Al tiempo en que un ser humano ha sido destrozado a consecuencia de una explosión brutal – en Ucrania, en estos mismos instantes – la sangre se solidifica, el dolor se torna insufrible, y las preguntas lanzadas al cielo protector se convierten en muñones desgarrados y lagrimones ardientes.
El todopoderoso ser de cada una de las religiones existentes no posee respuesta ante ese ramalazo de pavor, y uno mismo, sobre nuestras propias letras apesadumbradas, debe deducir que estamos a la deriva bajo en el inmenso firmamento, lo que nos obliga a sentir espanto y congoja, mientras la impotencia nos consume a mordiscos ante los gritos de tanto dolor inconmensurable.
La brutalidad que ha venido para quedarse en nombre de unas creencias de raíces malévolas, es la demostración de que dentro del ser humano sigue privando la fiera engrillada que aún perdura en nuestros genes primogénitos.
La evolución de nuestra raza comentada en el “Origen de las Especies” de Charles Darwin, y los recientes estudios sobre nuestras cepas primates que alcanzan cinco mil millones de años, no han ayudado mucho. El hombre es un cernícalo sanguinario recreándose en las amarguras de sus semejantes.
Los procedimientos para desangrar y hacer daño al cuerpo y espíritu humano, han llegado a una extensión maligna asombrosa.
Desmembrar a seres humanos se ha transformado en una tarea sufragada en las fuliginosas neuronas de esos férvidos dirigentes bárbaros, al haber en ellos degradantes tendencias hacia el desgarro de cuerpos, a modo de ramalazos en la ablución brutal de sus cerebros.
En el presente primer año de los fuertes enfrentamientos entre Ucrania y Rusia, Vladimir Putin se coronó él mismo nuevo zar de Rusia, para seguir las huellas comenzadas en 1542, fecha en que Kremlin llegó a Siberia, acarició al océano Pacífico, cruzó el estrecho de Bering, y se hizo señor de Alaska, hasta creer que esa tierra helada era de irrisorio valor.
En el año 1867, siendo zar Alejandro II, se decidió transferirla a Estados Unidos por algo más de 7 millones de dólares de aquellos lejanos tiempos. Para los soviéticos fue un traspié.

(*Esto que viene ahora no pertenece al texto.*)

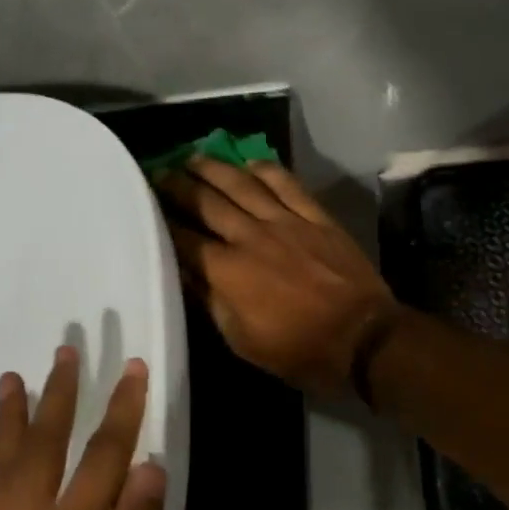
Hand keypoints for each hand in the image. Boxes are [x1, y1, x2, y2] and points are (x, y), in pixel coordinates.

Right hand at [157, 158, 400, 396]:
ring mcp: (285, 222)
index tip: (144, 208)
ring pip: (242, 185)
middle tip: (160, 173)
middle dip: (179, 186)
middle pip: (207, 202)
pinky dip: (265, 170)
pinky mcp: (315, 217)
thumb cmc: (299, 351)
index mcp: (227, 272)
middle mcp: (250, 237)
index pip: (184, 239)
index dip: (161, 222)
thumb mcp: (243, 341)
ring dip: (214, 169)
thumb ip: (212, 303)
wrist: (363, 338)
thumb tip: (186, 275)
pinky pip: (286, 184)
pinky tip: (249, 164)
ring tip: (193, 158)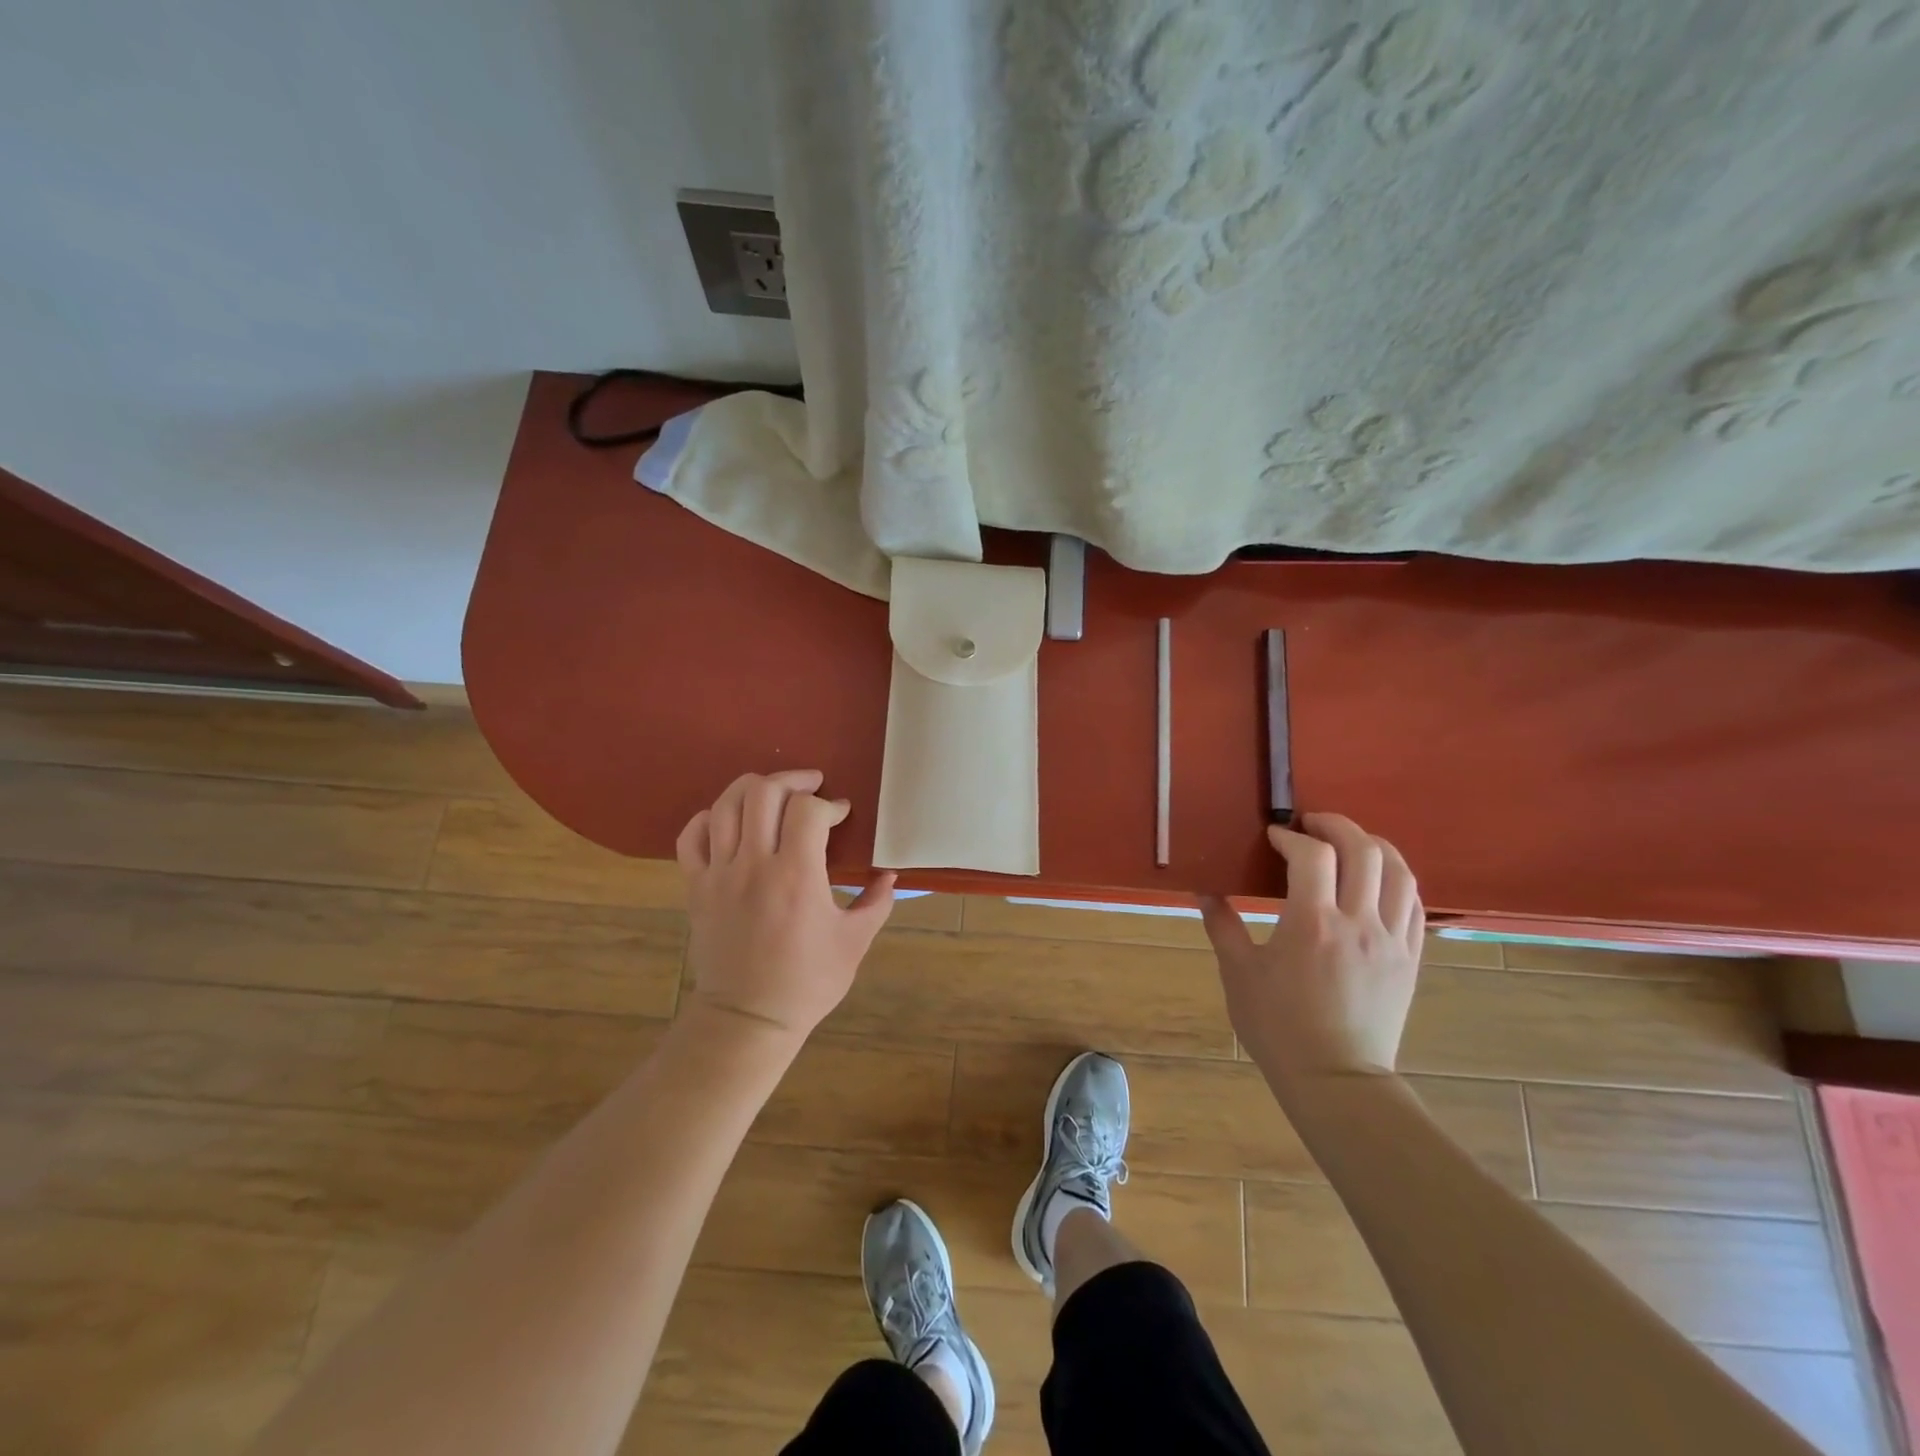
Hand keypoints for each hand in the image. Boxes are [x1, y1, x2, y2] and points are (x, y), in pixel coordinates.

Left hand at [675, 770, 895, 1043]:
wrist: (748, 1019)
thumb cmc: (807, 982)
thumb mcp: (854, 942)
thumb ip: (876, 902)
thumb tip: (890, 874)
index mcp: (797, 876)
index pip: (808, 810)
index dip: (829, 805)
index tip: (842, 815)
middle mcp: (754, 864)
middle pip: (763, 793)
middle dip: (792, 780)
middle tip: (812, 787)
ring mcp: (719, 874)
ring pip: (725, 806)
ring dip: (753, 788)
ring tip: (774, 793)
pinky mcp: (696, 888)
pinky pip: (691, 837)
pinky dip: (708, 818)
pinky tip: (728, 820)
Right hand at [1199, 812, 1423, 1086]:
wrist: (1335, 1079)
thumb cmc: (1278, 1027)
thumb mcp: (1239, 973)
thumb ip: (1222, 925)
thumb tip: (1202, 889)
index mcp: (1313, 923)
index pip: (1312, 855)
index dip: (1291, 835)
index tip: (1273, 836)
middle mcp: (1359, 923)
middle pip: (1363, 850)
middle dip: (1336, 826)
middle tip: (1311, 824)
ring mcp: (1392, 940)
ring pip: (1399, 871)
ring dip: (1374, 845)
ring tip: (1349, 843)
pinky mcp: (1410, 958)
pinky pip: (1415, 904)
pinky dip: (1397, 879)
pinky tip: (1377, 879)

Rusia es la nación más extensa del planeta en territorio, con más de 17 millones de kilómetros cuadrados. Una enormidad, y a pesar de su colosal tamaño, lleva unas décadas intentando controlar las naciones europeas cercanas a su zona de influencia: Ucrania es el ejemplo de ahora mismo.
A partir del final de la Guerra Fría hasta el conflicto actual con Kiev, la actitud europea ha estado impregnada por la creencia de que el Kremlin se iba a democratizar e incorporarse a las instituciones occidentales. Eso no ha sucedido aún, y posiblemente tarde un período largo para que acontezca.
Esta situación, y lo que termine aconteciendo en Kiev, será definitiva para saber o no, si llega el fin total de la guerra fría que tuvo su epicentro más inhumano en el muro de Berlín.